> Stored data:
★ ★ ★
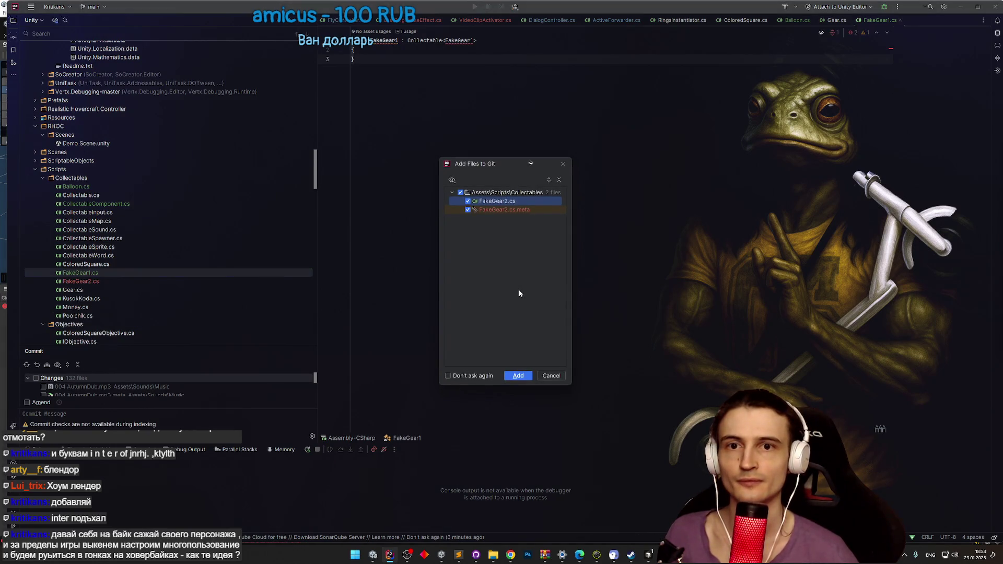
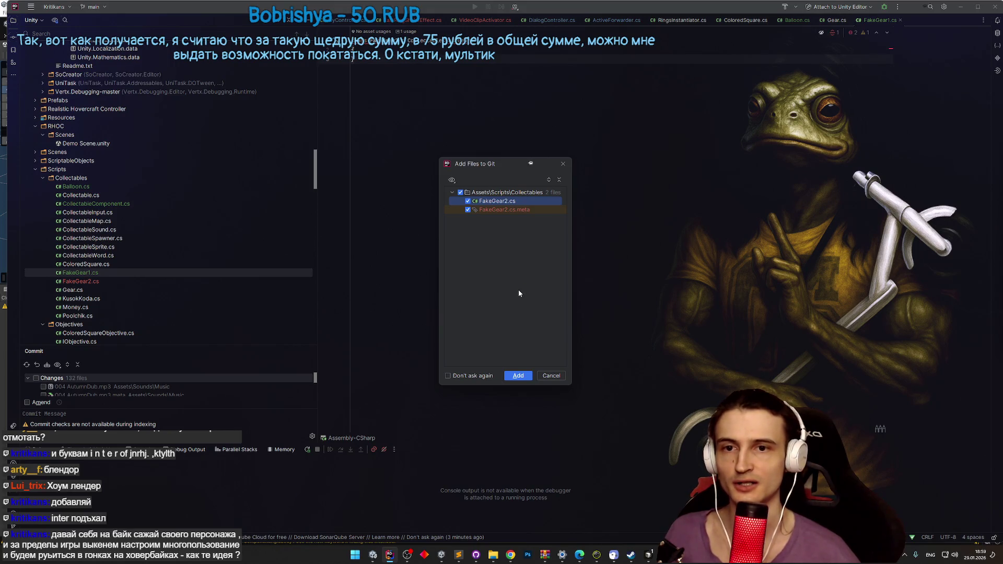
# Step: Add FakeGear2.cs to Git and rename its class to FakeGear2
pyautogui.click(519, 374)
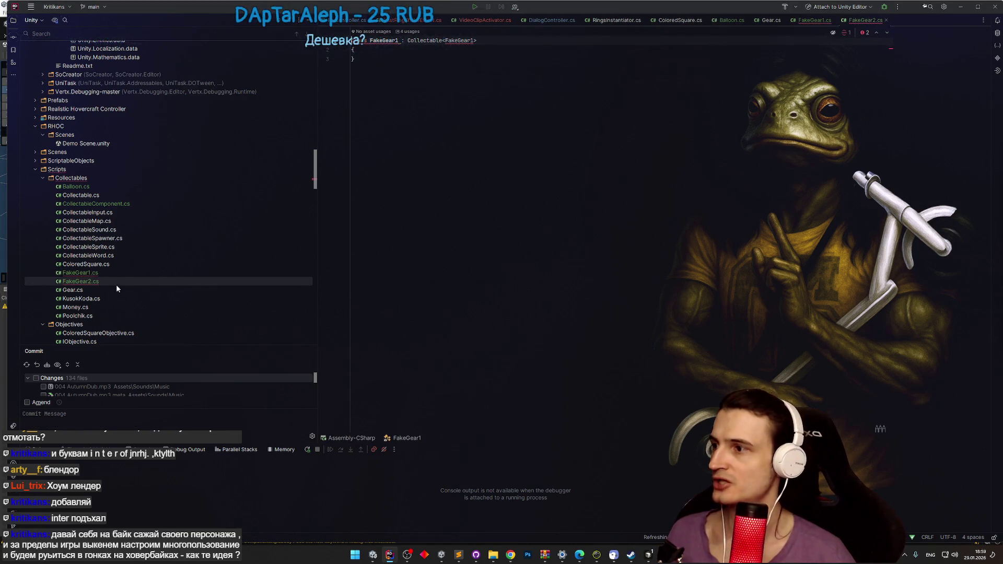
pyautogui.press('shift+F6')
★ ★ ★
> Assigned task: Images stay out, but the rest of the data above must be repeated exactly.

> Solution:
# Step: Add FakeGear2.cs to Git and rename its class to FakeGear2
pyautogui.click(519, 374)
pyautogui.press('shift+F6')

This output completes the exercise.